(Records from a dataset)
========================================
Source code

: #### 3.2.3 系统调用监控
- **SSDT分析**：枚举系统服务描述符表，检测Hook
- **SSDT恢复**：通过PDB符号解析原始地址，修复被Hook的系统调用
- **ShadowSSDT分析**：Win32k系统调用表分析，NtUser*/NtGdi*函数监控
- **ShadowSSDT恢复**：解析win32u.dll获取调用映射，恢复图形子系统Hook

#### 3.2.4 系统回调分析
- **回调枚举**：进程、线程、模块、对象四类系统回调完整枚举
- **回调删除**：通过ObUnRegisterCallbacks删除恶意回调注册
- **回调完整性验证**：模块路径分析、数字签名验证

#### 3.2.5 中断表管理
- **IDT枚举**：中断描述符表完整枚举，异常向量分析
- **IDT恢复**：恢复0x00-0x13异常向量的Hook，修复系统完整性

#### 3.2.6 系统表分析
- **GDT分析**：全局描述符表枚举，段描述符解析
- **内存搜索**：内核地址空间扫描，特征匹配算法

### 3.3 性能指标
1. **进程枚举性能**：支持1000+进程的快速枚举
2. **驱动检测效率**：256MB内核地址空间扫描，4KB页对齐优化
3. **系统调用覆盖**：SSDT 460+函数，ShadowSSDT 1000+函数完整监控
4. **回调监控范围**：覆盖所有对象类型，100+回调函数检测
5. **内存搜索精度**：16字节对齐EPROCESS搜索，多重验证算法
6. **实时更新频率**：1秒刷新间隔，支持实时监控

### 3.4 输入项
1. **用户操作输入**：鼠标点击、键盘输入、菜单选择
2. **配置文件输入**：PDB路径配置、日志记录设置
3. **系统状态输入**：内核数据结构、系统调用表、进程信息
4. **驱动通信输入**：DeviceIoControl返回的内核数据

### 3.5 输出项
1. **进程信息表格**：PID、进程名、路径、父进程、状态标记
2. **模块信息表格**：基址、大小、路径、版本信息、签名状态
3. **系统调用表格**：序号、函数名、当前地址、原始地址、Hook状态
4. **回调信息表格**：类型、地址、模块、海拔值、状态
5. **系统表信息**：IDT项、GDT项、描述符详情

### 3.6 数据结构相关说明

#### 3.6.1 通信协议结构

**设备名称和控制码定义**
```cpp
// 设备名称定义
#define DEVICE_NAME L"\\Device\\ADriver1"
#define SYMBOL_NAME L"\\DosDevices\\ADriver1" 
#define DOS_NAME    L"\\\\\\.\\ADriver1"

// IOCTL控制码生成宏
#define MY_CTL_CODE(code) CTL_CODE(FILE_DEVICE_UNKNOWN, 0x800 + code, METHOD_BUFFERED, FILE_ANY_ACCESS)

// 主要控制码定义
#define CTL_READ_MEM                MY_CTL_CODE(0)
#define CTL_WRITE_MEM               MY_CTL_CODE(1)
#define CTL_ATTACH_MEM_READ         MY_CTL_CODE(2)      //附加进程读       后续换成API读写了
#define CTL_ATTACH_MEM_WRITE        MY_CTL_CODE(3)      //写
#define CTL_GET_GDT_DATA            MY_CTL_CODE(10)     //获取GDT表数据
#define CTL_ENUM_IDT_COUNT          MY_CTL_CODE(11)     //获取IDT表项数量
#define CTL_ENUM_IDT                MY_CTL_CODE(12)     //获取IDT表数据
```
========================================
● WHAT YOU NEED TO DO
The entries must all be transcribed exactly.

● WRITTEN REPLY
Source code

: #### 3.2.3 系统调用监控
- **SSDT分析**：枚举系统服务描述符表，检测Hook
- **SSDT恢复**：通过PDB符号解析原始地址，修复被Hook的系统调用
- **ShadowSSDT分析**：Win32k系统调用表分析，NtUser*/NtGdi*函数监控
- **ShadowSSDT恢复**：解析win32u.dll获取调用映射，恢复图形子系统Hook

#### 3.2.4 系统回调分析
- **回调枚举**：进程、线程、模块、对象四类系统回调完整枚举
- **回调删除**：通过ObUnRegisterCallbacks删除恶意回调注册
- **回调完整性验证**：模块路径分析、数字签名验证

#### 3.2.5 中断表管理
- **IDT枚举**：中断描述符表完整枚举，异常向量分析
- **IDT恢复**：恢复0x00-0x13异常向量的Hook，修复系统完整性

#### 3.2.6 系统表分析
- **GDT分析**：全局描述符表枚举，段描述符解析
- **内存搜索**：内核地址空间扫描，特征匹配算法

### 3.3 性能指标
1. **进程枚举性能**：支持1000+进程的快速枚举
2. **驱动检测效率**：256MB内核地址空间扫描，4KB页对齐优化
3. **系统调用覆盖**：SSDT 460+函数，ShadowSSDT 1000+函数完整监控
4. **回调监控范围**：覆盖所有对象类型，100+回调函数检测
5. **内存搜索精度**：16字节对齐EPROCESS搜索，多重验证算法
6. **实时更新频率**：1秒刷新间隔，支持实时监控

### 3.4 输入项
1. **用户操作输入**：鼠标点击、键盘输入、菜单选择
2. **配置文件输入**：PDB路径配置、日志记录设置
3. **系统状态输入**：内核数据结构、系统调用表、进程信息
4. **驱动通信输入**：DeviceIoControl返回的内核数据

### 3.5 输出项
1. **进程信息表格**：PID、进程名、路径、父进程、状态标记
2. **模块信息表格**：基址、大小、路径、版本信息、签名状态
3. **系统调用表格**：序号、函数名、当前地址、原始地址、Hook状态
4. **回调信息表格**：类型、地址、模块、海拔值、状态
5. **系统表信息**：IDT项、GDT项、描述符详情

### 3.6 数据结构相关说明

#### 3.6.1 通信协议结构

**设备名称和控制码定义**
```cpp
// 设备名称定义
#define DEVICE_NAME L"\\Device\\ADriver1"
#define SYMBOL_NAME L"\\DosDevices\\ADriver1" 
#define DOS_NAME    L"\\\\\\.\\ADriver1"

// IOCTL控制码生成宏
#define MY_CTL_CODE(code) CTL_CODE(FILE_DEVICE_UNKNOWN, 0x800 + code, METHOD_BUFFERED, FILE_ANY_ACCESS)

// 主要控制码定义
#define CTL_READ_MEM                MY_CTL_CODE(0)
#define CTL_WRITE_MEM               MY_CTL_CODE(1)
#define CTL_ATTACH_MEM_READ         MY_CTL_CODE(2)      //附加进程读       后续换成API读写了
#define CTL_ATTACH_MEM_WRITE        MY_CTL_CODE(3)      //写
#define CTL_GET_GDT_DATA            MY_CTL_CODE(10)     //获取GDT表数据
#define CTL_ENUM_IDT_COUNT          MY_CTL_CODE(11)     //获取IDT表项数量
#define CTL_ENUM_IDT                MY_CTL_CODE(12)     //获取IDT表数据
```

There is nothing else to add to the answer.